The provisions of Sections 2, 3, 4, 6, 8, 9, 10, 11, 12, 13, 14, 15, and 16 will survive any expiration or other termination of these Terms.
In addition to representations and warranties you have made elsewhere in these Terms, you represent and warrant as follows:
You agree to indemnify, defend and hold harmless JLR and each Related Party (collectively, the “Indemnified Parties“), at your expense, against any and all claims, actions, proceedings, and suits and all related liabilities, losses, damages, judgments, settlements, penalties, fines, costs and expenses (including, without limitation, reasonable attorneys’ fees and other dispute resolution expenses) (“Claim”) incurred by any Indemnified Party arising out of or relating to your (i) violation or breach of any of these Terms or any policy referenced herein, (ii) use or misuse of the Service, (iii) your violation of any law, rule, regulation or rights of others in connection with your use of the Service, or (iv) your use or disclosure of another person’s personal, or financial information.

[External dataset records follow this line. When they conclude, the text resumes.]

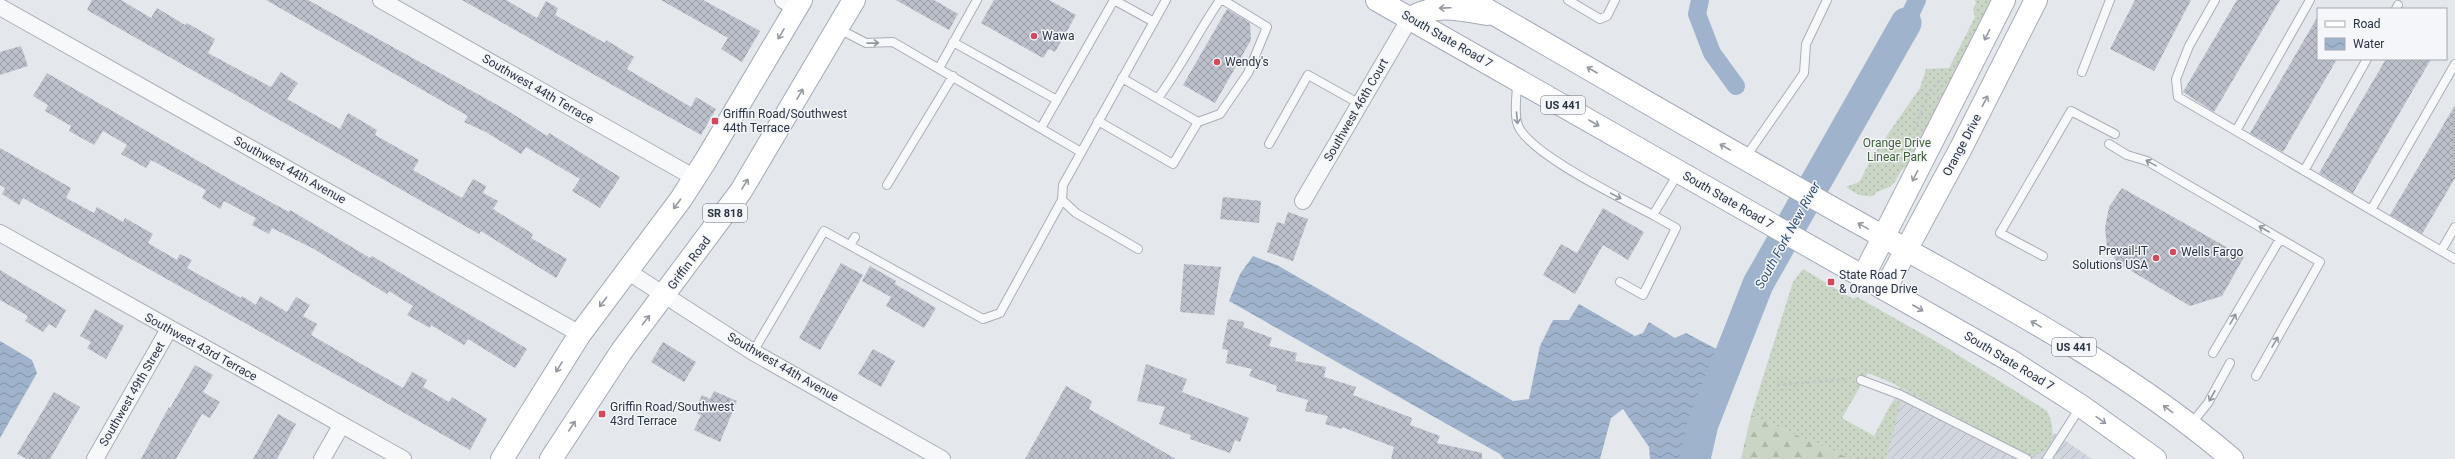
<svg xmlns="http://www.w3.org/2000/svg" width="2455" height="459" viewBox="0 0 2455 459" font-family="Roboto,sans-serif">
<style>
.industrial{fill:url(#industrial-furrows)}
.grass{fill:url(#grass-dots)}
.forest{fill:url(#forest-firs)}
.water{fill:url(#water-waves)}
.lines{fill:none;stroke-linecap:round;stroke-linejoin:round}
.canal{stroke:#9fb4cc;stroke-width:18}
.river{stroke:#9fb4cc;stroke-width:31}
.building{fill:url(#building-cross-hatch)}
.lane-casing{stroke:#a9aeb7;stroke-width:10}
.street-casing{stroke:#a9aeb7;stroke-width:18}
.secondary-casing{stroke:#a9aeb7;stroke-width:24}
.primary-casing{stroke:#a3abb8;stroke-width:24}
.path{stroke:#c2c5cb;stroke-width:2.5;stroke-dasharray:3 3;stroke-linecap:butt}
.lane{stroke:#f7f8fa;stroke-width:8}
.street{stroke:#f7f8fa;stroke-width:16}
.secondary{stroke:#fff;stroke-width:22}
.primary{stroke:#fff;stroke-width:22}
.oneway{stroke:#959aa2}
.oneway2{stroke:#9196a0}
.poi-dot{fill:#d1495b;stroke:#f4f6f9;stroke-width:1.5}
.labels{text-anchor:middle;stroke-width:3;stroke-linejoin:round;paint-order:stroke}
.shield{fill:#f4f6f9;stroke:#676e7b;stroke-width:1}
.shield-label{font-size:11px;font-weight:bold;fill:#2b3445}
.poi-label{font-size:12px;fill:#2b3445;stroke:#f4f6f9;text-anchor:start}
.street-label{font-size:12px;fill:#2b3445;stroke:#f4f6f9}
.park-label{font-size:12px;fill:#3f6138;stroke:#f4f6f9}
.water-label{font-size:13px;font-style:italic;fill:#34527a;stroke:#f4f6f9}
</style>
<defs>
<pattern id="industrial-furrows" width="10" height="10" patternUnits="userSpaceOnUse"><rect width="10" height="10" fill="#d2d6de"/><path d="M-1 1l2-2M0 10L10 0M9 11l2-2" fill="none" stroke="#b4b8c0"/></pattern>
<pattern id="grass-dots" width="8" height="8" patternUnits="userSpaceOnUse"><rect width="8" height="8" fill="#c9d6c5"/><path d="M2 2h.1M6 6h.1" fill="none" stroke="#adb8ab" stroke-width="1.8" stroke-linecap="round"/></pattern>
<pattern id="forest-firs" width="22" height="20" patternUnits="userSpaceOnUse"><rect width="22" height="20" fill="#c9d6c5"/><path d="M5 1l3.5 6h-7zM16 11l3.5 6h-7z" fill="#adb8ab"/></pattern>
<pattern id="water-waves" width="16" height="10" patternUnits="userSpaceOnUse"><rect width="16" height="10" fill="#9fb4cc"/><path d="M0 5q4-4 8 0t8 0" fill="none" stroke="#8293a7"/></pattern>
<pattern id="building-cross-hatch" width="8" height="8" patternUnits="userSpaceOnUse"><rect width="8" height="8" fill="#bbc0ca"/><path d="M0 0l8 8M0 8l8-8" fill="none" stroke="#989da6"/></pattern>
</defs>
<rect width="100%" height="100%" fill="#e4e7ec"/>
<path class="industrial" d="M1900,387l128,68 22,-13 4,-9 38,26h-206l14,-57 -5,-1 -4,3z"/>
<path class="grass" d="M1975,0h21l-88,166c-10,4 -9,12 -16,19 -6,5 -14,4 -19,11 -11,1 -17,-2 -27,-9l13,-5 2,-3 11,-22 48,-69 6,-19 23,-1 26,-51 -2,-8 3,-6z
M1803,269l50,30 4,-2 85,48 105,66c10,18 8,46 -19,44l-136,-72 -24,-10 -26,45 32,18 17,-32 4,-3 6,1 -15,57h-35l-100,-44 42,-133z"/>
<path class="forest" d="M1751,415l100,44h-110z"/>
<path class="water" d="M1253,256l24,9 236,136 16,-2 11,-53 13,-26h16l10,-16 56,32 8,-3 6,-11 26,16 11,-5 44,23 -27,68 -20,35h-33l-1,-12 -26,-38 -12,9 -11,41h-96l-4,-5 -271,-153 11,-27z
M0,341l32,19 5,13 -37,65z"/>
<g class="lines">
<path class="canal" d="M1700,0l-3,14 15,39 24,33
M1906,23l11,-23"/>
<path class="river" d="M1695,459l8,-35 55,-140 148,-261"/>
</g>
<path class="building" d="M92,0h29l30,18 6,-10 28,17 2,-2 28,16 -7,14 63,34 10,-15 17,11 -11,16 53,30 8,-16 29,17 -2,5 44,25 -6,10 49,28 11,-19 13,7 -3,7 15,8 -5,8 40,25 -2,4 36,21 -11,19 -75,-47 -2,3 -392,-224z
M266,0h42l202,112 37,24 2,-3 71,44 -20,31 -28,-17 8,-12 -54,-32 -5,7 -35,-22 -22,-10 4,-6z
M462,0h44l31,18 9,-17 12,7 -3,7 50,28 1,-3 28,17 -7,12 64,38 5,-10 20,12 -15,26z
M661,0h42l57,31 -18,31 -21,-13 7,-11z
M896,0h38l24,14 -9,16z
M994,0h55l27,15 -21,37 -6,-3 -6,9 -62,-35z
M2135,0h56l-37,71 -44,-22z
M2237,0h43l-66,112 -31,-20z
M1227,9l23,14 1,17 -36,63 -32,-18z
M2318,16v43h19l-54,93 -33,-19z
M21,46l7,20 -28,9v-23z
M2386,59h45l-78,134 -34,-20z
M47,73l196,114 46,25 1,-2 80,48 2,-2 155,93 -12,19 -47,-29 -4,6 -33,-20 -1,3 -23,-13 6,-9 -24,-15 -2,3 -73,-45 -42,-21 -3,6 -17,-9 4,-7 -32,-17 -4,8 -18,-11 4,-8 -55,-30 -5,8 -25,-14 6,-9 -24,-14 -9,14 -25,-14 2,-5 -26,-15 3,-6 -15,-9z
M2455,105v73l-33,56 -32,-19z
M0,148l71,40 -5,10 28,15 3,-6 26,15 2,-4 28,16 -5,9 29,17 3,-6 12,6 -5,8 54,30 1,-2 14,9 4,-9 27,16 9,-15 14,8 -7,11 14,8 -6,11 92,53 9,-16 15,8 -4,7 26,15 3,-5 35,22 -17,31 -447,-252 -4,7 -17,-11 3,-6 -5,-3z
M2122,188l122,69 -22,39 -32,10 -72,-43 -11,-16 -2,-19 4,-21z
M1223,197l38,4 -2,22 -39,-4z
M1603,208l41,24 -16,28 -25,-15 -28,49 -32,-19 18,-31 16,9z
M1288,212l20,7 -15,42 -26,-9 10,-30 7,2z
M841,263l22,12 -43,75 -21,-12z
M1184,264l37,3 -7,48 -34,-3z
M870,266l26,15 -1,3 41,24 -12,20 -38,-22 5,-9 -29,-16z
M0,270l66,40 -10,18 -7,-4 -6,8 -18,-11 3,-5 -28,-16z
M95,309l29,17 -18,33 -19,-11 4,-6 -11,-6z
M1228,319l16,3 -1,5 29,11 -3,8 28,7 -2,8 31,6 -2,10 32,10 -3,8 59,23 -2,7 30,11 -3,7 45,10v6h-91l3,-12 -52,-20v2l-17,-5 3,-8 -23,-5 3,-11 -32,-9 1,-5 -28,-10 3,-7 -26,-6 2,-13 -6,-1z
M663,342l33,20 -12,20 -33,-20z
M873,349l22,12 -14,26 -23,-13z
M1146,364l41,15 -5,13 67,26 -9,24 -5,-2 -5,13 -40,-14 1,-4 -32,-11 6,-17 -28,-6z
M195,365l18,10 -10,17 17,10 -10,16 -8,-4 -26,45h-35l28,-52 1,1z
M1066,386l26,15 -3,8 87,50h-151z
M714,391l23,10 -17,41 -26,-12 7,-15 -7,-3 8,-17 8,4z
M54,392l26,15 -30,52h-23l-10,-5z
M278,414l18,10 -19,35h-24z"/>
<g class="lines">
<g class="lane-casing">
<path id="lane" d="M1114,0l40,22
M1568,0l32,19 7,-3 8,-16
M2215,0l-26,46 -13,33 2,18 277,162
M2396,9l2,-4
M839,29l27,14 27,-1 188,110
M953,42l104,58
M939,68l38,-68
M2082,72l28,-72
M1517,82c0,13 -3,28 0,40 5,29 108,78 136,93
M1158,98c23,-31 40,-66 62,-98
M1098,121l75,43 25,-42 -76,-44
M1198,122l22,-8 28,-41 19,-46 -44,-27
M1041,128l73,-128
M2236,131l74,-131
M1269,144l39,-69 52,29
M2109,144l18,11 20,6 173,101 -64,114
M1745,158l59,-85 2,-29 21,-44
M2304,171l63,-112
M887,185l66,-109
M2371,210l84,-146
M850,245l5,-8
M1138,249l-62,-36 -14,-13 1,-15 103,-185
M2441,251l14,-24
M2043,256l-43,-23 71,-122 44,23
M1620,282l23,13 33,-67 -23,-13 26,-43
M753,352l71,-121 159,88 17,-6 62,-113
M2213,353l67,-114
M1861,380l40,15 126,64
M2191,424l17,-21 22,-40
M2047,459l34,-53"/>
</g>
<g class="street-casing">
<path id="street" d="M381,0l314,178
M783,0l13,8
M0,7l580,327
M1303,201l107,-183
M0,233l403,226
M627,271l126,81 189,107
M95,459l74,-130
M322,459l19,-33"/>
</g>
<g class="secondary-casing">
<path id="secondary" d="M1863,277l141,-277
M1885,289l76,-141 75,-148"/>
</g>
<g class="primary-casing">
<path id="primary" d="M1377,0l634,361 70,45 74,53
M1470,0c132,76 263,153 396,227 125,71 256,138 366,232
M1410,18c28,-15 47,-9 77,-4
M502,459l78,-125 101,-135 25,-39 95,-160
M551,459l70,-107 120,-161 113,-191"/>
</g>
<path class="path" d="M1914,130l14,-35 14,-18
M1777,385l73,-6"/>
<use href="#lane" class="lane"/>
<use href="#street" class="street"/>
<use href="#secondary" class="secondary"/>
<use href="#primary" class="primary"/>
</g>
<defs><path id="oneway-shaft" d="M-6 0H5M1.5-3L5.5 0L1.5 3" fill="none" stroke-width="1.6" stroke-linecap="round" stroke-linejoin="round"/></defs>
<g class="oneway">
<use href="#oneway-shaft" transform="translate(1445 8) rotate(178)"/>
<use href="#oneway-shaft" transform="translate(781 34) rotate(120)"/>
<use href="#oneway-shaft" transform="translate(1987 35) rotate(117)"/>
<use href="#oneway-shaft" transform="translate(1592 70) rotate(-150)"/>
<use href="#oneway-shaft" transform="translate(800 94) rotate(-60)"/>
<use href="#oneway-shaft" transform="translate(1985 101) rotate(-63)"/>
<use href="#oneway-shaft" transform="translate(1594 123) rotate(30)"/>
<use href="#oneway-shaft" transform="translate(1725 147) rotate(-150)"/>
<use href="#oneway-shaft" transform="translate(1915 176) rotate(117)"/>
<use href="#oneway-shaft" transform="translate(745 184) rotate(-58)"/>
<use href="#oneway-shaft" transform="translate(677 204) rotate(127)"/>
<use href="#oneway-shaft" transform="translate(1863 226) rotate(-151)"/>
<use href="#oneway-shaft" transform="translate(603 302) rotate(127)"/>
<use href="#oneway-shaft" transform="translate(1918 308) rotate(30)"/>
<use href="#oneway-shaft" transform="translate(646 320) rotate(-52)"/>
<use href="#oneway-shaft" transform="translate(2036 324) rotate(-150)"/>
<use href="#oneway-shaft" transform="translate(559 367) rotate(122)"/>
<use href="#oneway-shaft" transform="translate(2168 409) rotate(-143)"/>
<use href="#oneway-shaft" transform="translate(2101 420) rotate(35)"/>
<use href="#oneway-shaft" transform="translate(572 426) rotate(-57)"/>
</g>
<g class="oneway2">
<use href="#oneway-shaft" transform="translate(873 43) rotate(-1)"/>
<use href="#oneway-shaft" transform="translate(1517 118) rotate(85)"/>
<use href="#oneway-shaft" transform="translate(2151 163) rotate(-151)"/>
<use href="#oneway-shaft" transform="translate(1616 196) rotate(28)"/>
<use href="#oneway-shaft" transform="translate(2264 229) rotate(-150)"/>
<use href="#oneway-shaft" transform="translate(2233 319) rotate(-60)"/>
<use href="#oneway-shaft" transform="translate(2275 342) rotate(-60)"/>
<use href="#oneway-shaft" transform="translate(2212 396) rotate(119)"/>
</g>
<g class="poi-dot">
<circle cx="1034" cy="36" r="4"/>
<circle cx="1217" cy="62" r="4"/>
<rect x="711" y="117" width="8" height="8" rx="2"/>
<circle cx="2173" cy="252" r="4"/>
<circle cx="2156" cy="258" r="4"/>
<rect x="1827" y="278" width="8" height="8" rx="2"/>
<rect x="598" y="410" width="8" height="8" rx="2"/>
</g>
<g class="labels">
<g class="shield">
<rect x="1541" y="96" width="44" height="18" rx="3"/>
<rect x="703" y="204" width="44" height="18" rx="3"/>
<rect x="2052" y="338" width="44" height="18" rx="3"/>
</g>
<g class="shield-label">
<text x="1563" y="109">US 441</text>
<text x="725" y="217">SR 818</text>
<text x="2074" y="351">US 441</text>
</g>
<g class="poi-label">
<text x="1042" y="40">Wawa</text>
<text x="1225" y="66">Wendy's</text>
<text x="723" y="118">Griffin Road/Southwest<tspan x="723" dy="14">44th Terrace</tspan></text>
<text x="2148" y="255" text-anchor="end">Prevail-IT<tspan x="2148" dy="14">Solutions USA</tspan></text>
<text x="2181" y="256">Wells Fargo</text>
<text x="1839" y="279">State Road 7<tspan x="1839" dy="14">&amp; Orange Drive</tspan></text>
<text x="610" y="411">Griffin Road/Southwest<tspan x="610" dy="14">43rd Terrace</tspan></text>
</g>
<g class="street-label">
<text transform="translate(1447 39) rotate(30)" y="4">South State Road 7</text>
<text transform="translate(538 89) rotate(30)" y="4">Southwest 44th Terrace</text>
<text transform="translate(1356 110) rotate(-60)" y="4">Southwest 46th Court</text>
<text transform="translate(1962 145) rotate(-62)" y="4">Orange Drive</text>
<text transform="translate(290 170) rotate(29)" y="4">Southwest 44th Avenue</text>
<text transform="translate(1728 200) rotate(30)" y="4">South State Road 7</text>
<text transform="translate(689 263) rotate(-53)" y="4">Griffin Road</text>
<text transform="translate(201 347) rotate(29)" y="4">Southwest 43rd Terrace</text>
<text transform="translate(2009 361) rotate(31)" y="4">South State Road 7</text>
<text transform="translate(783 367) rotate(30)" y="4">Southwest 44th Avenue</text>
<text transform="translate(132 394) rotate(-60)" y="4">Southwest 49th Street</text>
</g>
<g class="park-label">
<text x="1897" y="147">Orange Drive<tspan x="1897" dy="14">Linear Park</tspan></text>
</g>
<g class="water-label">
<text transform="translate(1787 235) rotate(-61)" y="5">South Fork New River</text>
</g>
</g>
<rect x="2317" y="8" width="130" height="52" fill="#f4f6f9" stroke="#a4a8b1"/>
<rect x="2325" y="21" width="20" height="6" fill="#ffffff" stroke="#a4a8b1"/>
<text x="2353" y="28" font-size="12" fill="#2b3445">Road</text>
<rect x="2325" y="38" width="20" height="12" fill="url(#water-waves)" stroke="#a4a8b1"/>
<text x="2353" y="48" font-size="12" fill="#2b3445">Water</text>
</svg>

These Terms are governed by and construed in accordance with the laws of the Province of Québec, as if performed wholly within the Province and without giving effect to the principles of conflict of law rules of any jurisdiction or the United Nations Convention on Contracts for the International Sale of Goods, the application of which is expressly excluded. Except for recourses for injunctive relief, which may be filed in any competent jurisdiction, any other legal action or proceeding arising under these Terms will be brought exclusively in the competent courts located in the Province of Québec and the parties hereby consent to the personal jurisdiction of such courts.
We reserve all rights not expressly granted herein. If any provision of these Terms is deemed unlawful, void, or for any reason unenforceable, then that provision will be deemed severable from these Terms and will not affect the validity and enforceability of any remaining provisions. These Terms bind and inure to the benefit of the parties and their successors and permitted assigns, except that you may not assign these Terms (including directly, indirectly, by operation of law, through a direct or indirect change in control, or otherwise) without our prior written consent. Nothing in these Terms will constitute a partnership or joint venture between you and JLR. Our failure at any time or times to require performance of any provision hereof will in no manner affect our right at a later time to enforce the same unless the same is waived in writing. These Terms constitute the final, complete and exclusive agreement with respect to the Sites and your Account and may not be contradicted, explained or supplemented by evidence of any prior or contemporaneous agreement. All prior agreements, both oral and written, between the parties on the matters contained in these Terms are expressly cancelled and superseded by these Terms. Any amendments of or waivers relating to these Terms must be in writing signed by a duly authorized representative of JLR.